The Washington Post
Deal struck with IAEA on nuclear-site cameras
Iran agreed Sunday to allow international inspectors to install new memory cards in surveillance cameras at its sensitive nuclear sites and to continue filming there, potentially averting a diplomatic showdown this week.
The announcement by Mohammad Eslami of the Atomic Energy Organization of Iran after a meeting with the director general of the International Atomic Energy Agency, Rafael Mariano Grossi, in Tehran still leaves the watchdog in the same position it has faced since February, however.
Tehran holds all recordings at its sites as negotiations over the United States and Iran returning to the 2015 nuclear deal remain stalled in Vienna. Meanwhile, Iran is enriching small amounts of uranium to its closest levels to weapons-grade purity as its stockpile continues to grow.
Eslami described the negotiations with the IAEA as “sheerly technical.” He did not say whether Iran would hand over copies of the older recordings, which it had threatened to destroy.

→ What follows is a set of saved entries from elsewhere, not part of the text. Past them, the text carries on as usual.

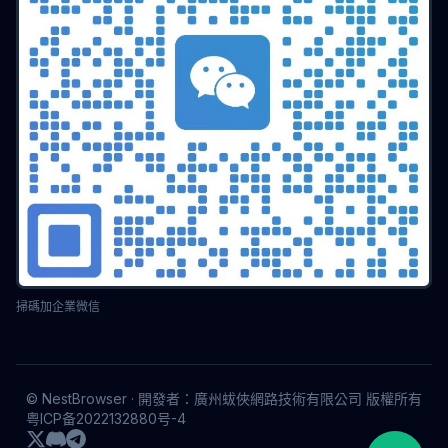
掃碼加企業微信
© NestBrowser · 開發者：廣州蛂俠網路技術有限公司 版權所有
粤ICP备2022132880号-4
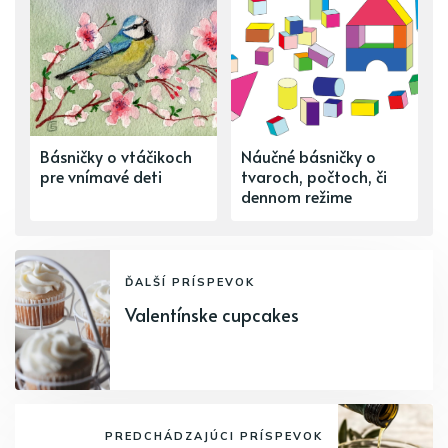
Básničky o vtáčikoch
Náučné básničky o
pre vnímavé deti
tvaroch, počtoch, či
dennom režime
ĎALŠÍ PRÍSPEVOK
Valentínske cupcakes
PREDCHÁDZAJÚCI PRÍSPEVOK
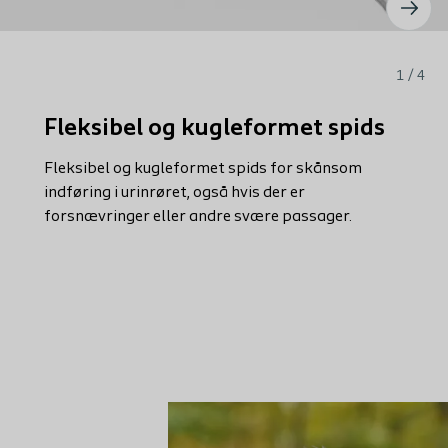
1 / 4
Fleksibel og kugleformet spids
Fleksibel og kugleformet spids for skånsom
indføring i urinrøret, også hvis der er
forsnævringer eller andre svære passager.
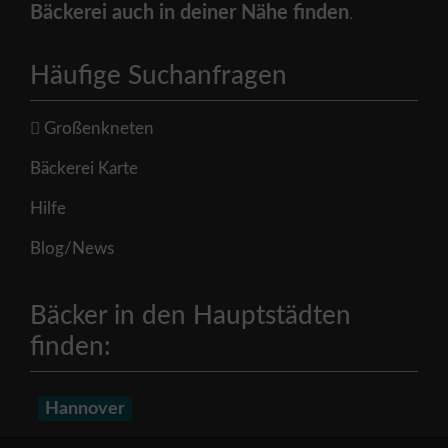
Bäckerei auch in deiner Nähe finden
.
Häufige Suchanfragen
Großenkneten
Bäckerei Karte
Hilfe
Blog/News
Bäcker in den Hauptstädten
finden:
Hannover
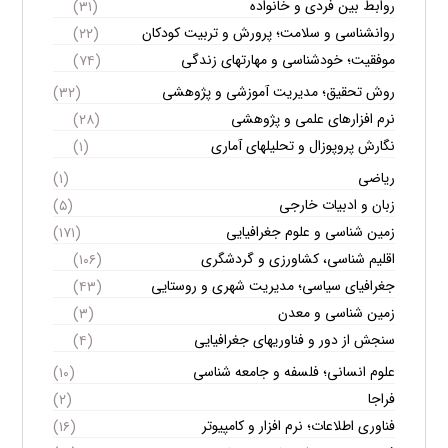
روابط بین فردی و خانواده
(۳۱)
روانشناسی و سلامت؛ پرورش و تربیت کودکان
(۲۲)
موفقیت؛ خودشناسی و مهارتهای زندگی
(۷۴)
روش تحقیق؛ مدیریت آموزشی و پژوهشی
(۳۲)
نرم افزارهای علمی و پژوهشی
(۲۸)
نگارش پروپوزال و تحلیلهای آماری
(۱)
ریاضی
(۱)
زبان و ادبیات خارجی
(۵)
زمین شناسی و علوم جغرافیایی
(۱۷۱)
اقلیم شناسی، کشاورزی و گردشگری
(۱۰۶)
جغرافیای سیاسی؛ مدیریت شهری و روستایی
(۴۳)
زمین شناسی و معدن
(۳)
سنجش از دور و فناوریهای جغرافیایی
(۴)
علوم انسانی؛ فلسفه و جامعه شناسی
(۱۰)
فراجا
(۲)
فناوری اطلاعات؛ نرم افزار و کامپیوتر
(۱۶)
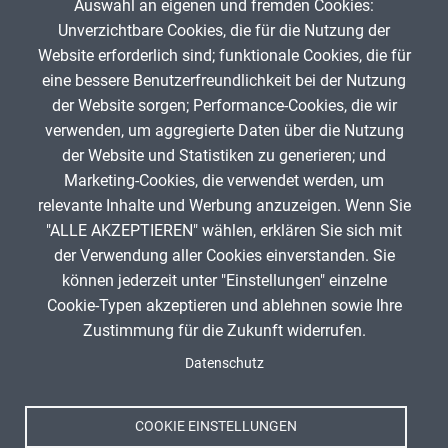
Auswahl an eigenen und fremden Cookies:
Unverzichtbare Cookies, die für die Nutzung der
Website erforderlich sind; funktionale Cookies, die für
Ammoniak-Springbrunnen
eine bessere Benutzerfreundlichkeit bei der Nutzung
der Website sorgen; Performance-Cookies, die wir
Ch
verwenden, um aggregierte Daten über die Nutzung
Sf-ELG
182
der Website und Statistiken zu generieren; und
Marketing-Cookies, die verwendet werden, um
relevante Inhalte und Werbung anzuzeigen. Wenn Sie
"ALLE AKZEPTIEREN" wählen, erklären Sie sich mit
ANZEIGE
der Verwendung aller Cookies einverstanden. Sie
können jederzeit unter "Einstellungen" einzelne
Cookie-Typen akzeptieren und ablehnen sowie Ihre
Zustimmung für die Zukunft widerrufen.
Spenden
Fußzeile
Datenschutz
Impressum
Datenschutz
Nutzungsbedingungen
COOKIE EINSTELLUNGEN
Kontakt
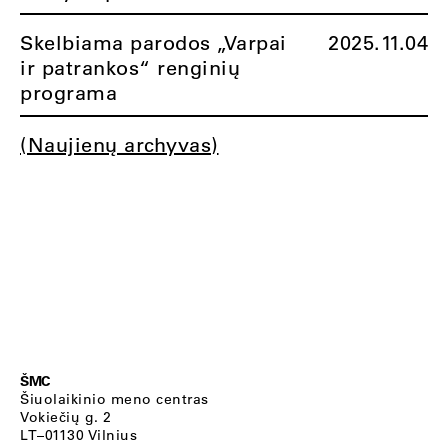
Skelbiama parodos „Varpai
2025.11.04
ir patrankos“ renginių
programa
(Naujienų archyvas)
ŠMC
Šiuolaikinio meno centras
Vokiečių g. 2
LT–01130 Vilnius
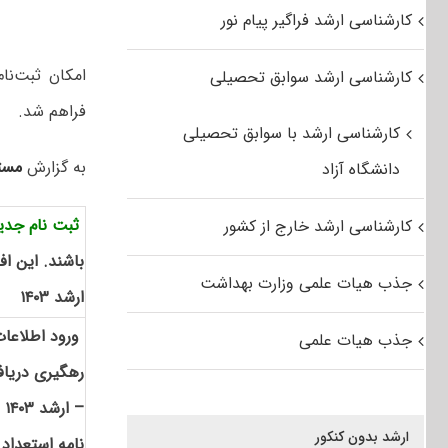
کارشناسی ارشد فراگیر پیام نور
کارشناسی ارشد سوابق تحصیلی
فراهم شد.
کارشناسی ارشد با سوابق تحصیلی
به گزارش
مست
دانشگاه آزاد
ثبت نام جدی
کارشناسی ارشد خارج از کشور
باشند. این ا
جذب هیات علمی وزارت بهداشت
ارشد ۱۴۰۳
ورود اطلاعات 
جذب هیات علمی
رهگیری دریافت
– ارشد ۱۴۰۳
ارشد بدون کنکور
نامه استعداد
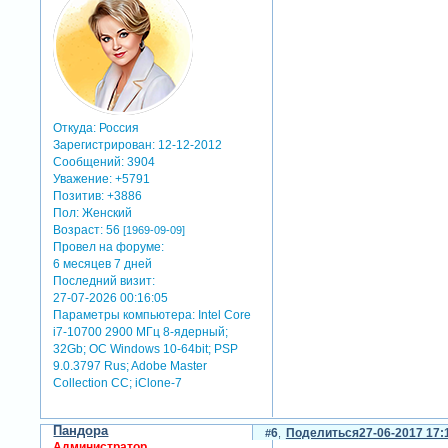
Откуда:
Россия
Зарегистрирован
: 12-12-2012
Сообщений:
3904
Уважение:
+5791
Позитив:
+3886
Пол:
Женский
Возраст:
56
[1969-09-09]
Провел на форуме:
6 месяцев 7 дней
Последний визит:
27-07-2026 00:16:05
Параметры компьютера:
Intel Core
i7-10700 2900 МГц 8-ядерный;
32Gb; ОС Windows 10-64bit; PSP
9.0.3797 Rus; Adobe Master
Collection СС; iClone-7
Пандора
6
Поделиться
27-06-2017 17:
Администратор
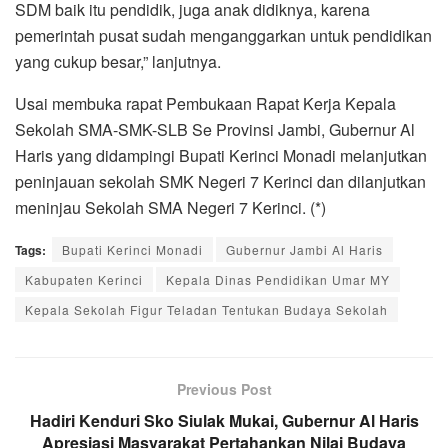
SDM baik itu pendidik, juga anak didiknya, karena
pemerintah pusat sudah menganggarkan untuk pendidikan
yang cukup besar,” lanjutnya.
Usai membuka rapat Pembukaan Rapat Kerja Kepala
Sekolah SMA-SMK-SLB Se Provinsi Jambi, Gubernur Al
Haris yang didampingi Bupati Kerinci Monadi melanjutkan
peninjauan sekolah SMK Negeri 7 Kerinci dan dilanjutkan
meninjau Sekolah SMA Negeri 7 Kerinci. (*)
Tags:
Bupati Kerinci Monadi
Gubernur Jambi Al Haris
Kabupaten Kerinci
Kepala Dinas Pendidikan Umar MY
Kepala Sekolah Figur Teladan Tentukan Budaya Sekolah
Previous Post
Hadiri Kenduri Sko Siulak Mukai, Gubernur Al Haris
Apresiasi Masyarakat Pertahankan Nilai Budaya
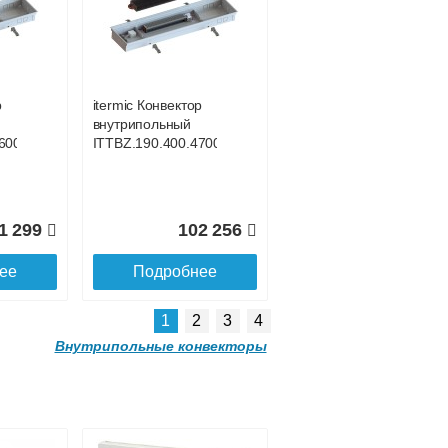
р
itermic Конвектор
внутрипольный
300
ITTBL.190.400.4400
р
itermic Конвектор
внутрипольный
0 559
121 981
600
ITTBZ.190.400.4700
ее
Подробнее
1 299
102 256
ее
Подробнее
1
2
3
4
Внутрипольные конвекторы
р
itermic Конвектор
внутрипольный
500
ITTBL.190.400.3600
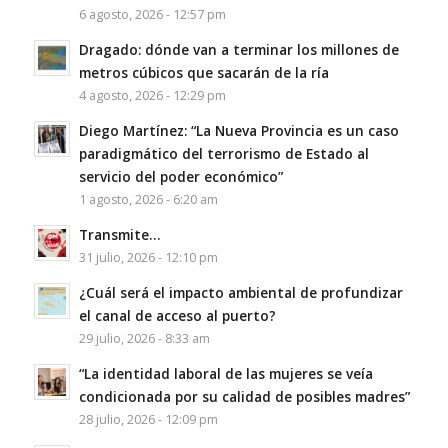
6 agosto, 2026 - 12:57 pm
Dragado: dónde van a terminar los millones de
metros cúbicos que sacarán de la ría
4 agosto, 2026 - 12:29 pm
Diego Martínez: “La Nueva Provincia es un caso
paradigmático del terrorismo de Estado al
servicio del poder económico”
1 agosto, 2026 - 6:20 am
Transmite…
31 julio, 2026 - 12:10 pm
¿Cuál será el impacto ambiental de profundizar
el canal de acceso al puerto?
29 julio, 2026 - 8:33 am
“La identidad laboral de las mujeres se veía
condicionada por su calidad de posibles madres”
28 julio, 2026 - 12:09 pm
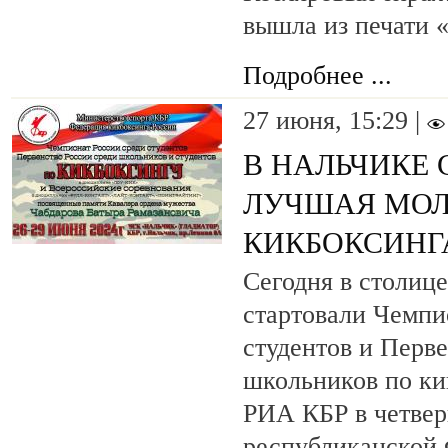
вышла из печати 
Подробнее ...
27 июня, 15:29 |
В НАЛЬЧИКЕ 
ЛУЧШАЯ МО
КИКБОКСИНГ
Сегодня в столиц
стартовали Чемпи
студентов и Перв
школьников по ки
РИА КБР в четвер
республиканской 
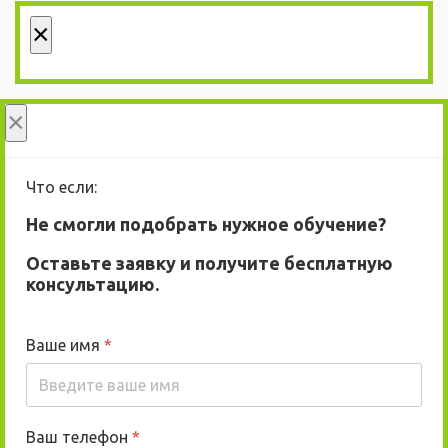
×
×
Что если:
Не смогли подобрать нужное обучение?
Оставьте заявку и получите бесплатную
консультацию.
Ваше имя
*
Ваш телефон
*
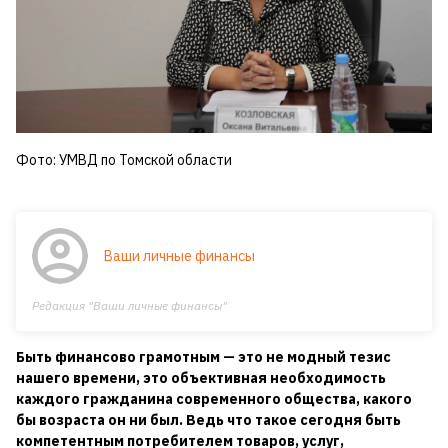
Фото: УМВД по Томской области
Ваши личные финансы
Редакция "Ваши личные финансы"
Быть финансово грамотным — это не модный тезис
нашего времени, это объективная необходимость
каждого гражданина современного общества, какого
бы возраста он ни был. Ведь что такое сегодня быть
компетентным потребителем товаров, услуг,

The announcement could buy time for Iran ahead of an IAEA board meeting this week in which Western powers had been arguing for Tehran to be censured over its lack of cooperation with international inspectors.
The IAEA told member states last week that its verification and monitoring activities have been “seriously undermined” since February by Iran’s refusal to let inspectors access their monitoring equipment.
The IAEA said certain monitoring and surveillance equipment cannot be left for more than three months without being serviced. It was provided with access this month to four surveillance cameras installed at one site, but one of the cameras had been destroyed, and a second had been severely damaged.
Grossi said the broken and damaged cameras would be replaced, but he indicated that the technical agreement reached in Tehran was only a stopgap.